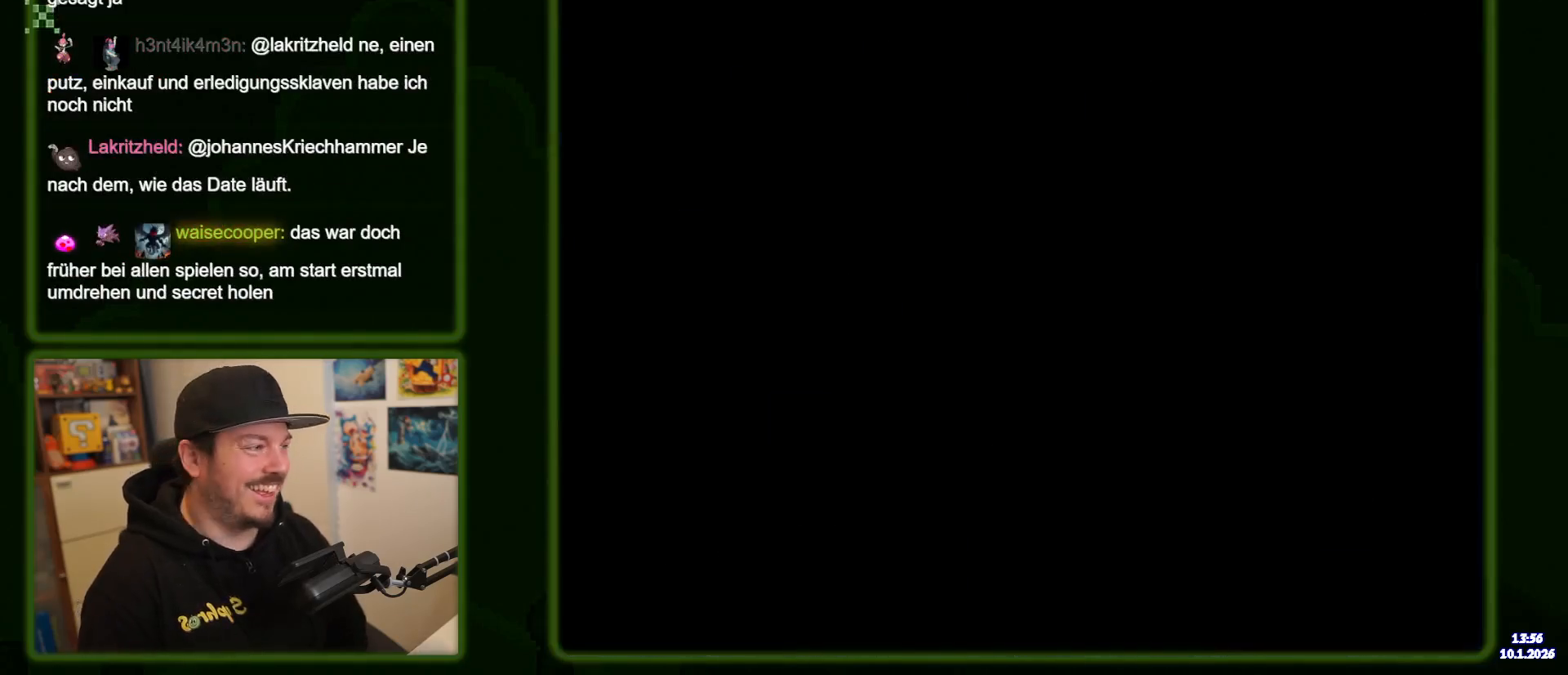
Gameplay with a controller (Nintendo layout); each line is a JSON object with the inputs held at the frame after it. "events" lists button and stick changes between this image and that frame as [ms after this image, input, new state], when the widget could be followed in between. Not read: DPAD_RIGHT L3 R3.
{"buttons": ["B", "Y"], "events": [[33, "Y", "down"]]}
---
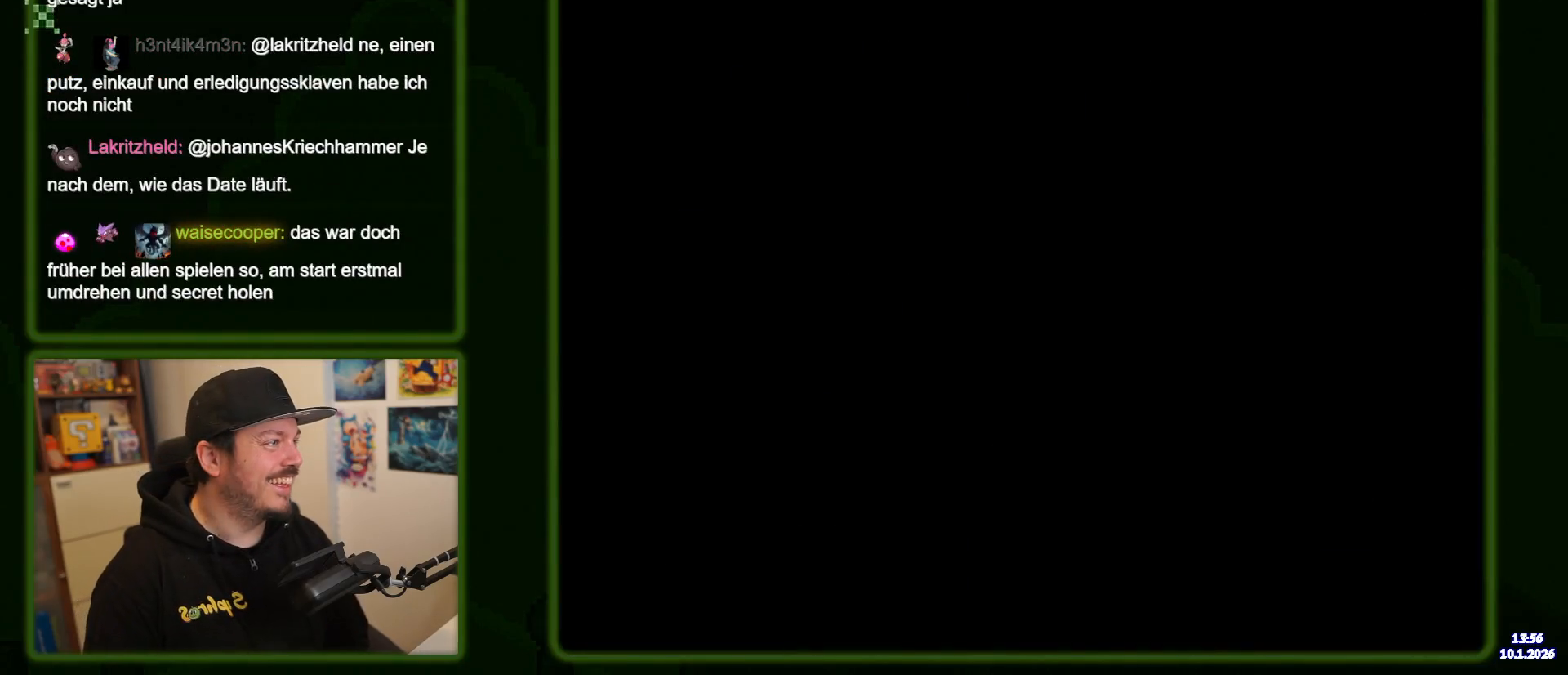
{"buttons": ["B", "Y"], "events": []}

WHAT THE TASK REQUIRES:
When the word "buttons" shows up in a line of the entries, report that line.

PROBLEM SOLUTION:
{"buttons": ["B", "Y"], "events": [[33, "Y", "down"]]}
{"buttons": ["B", "Y"], "events": []}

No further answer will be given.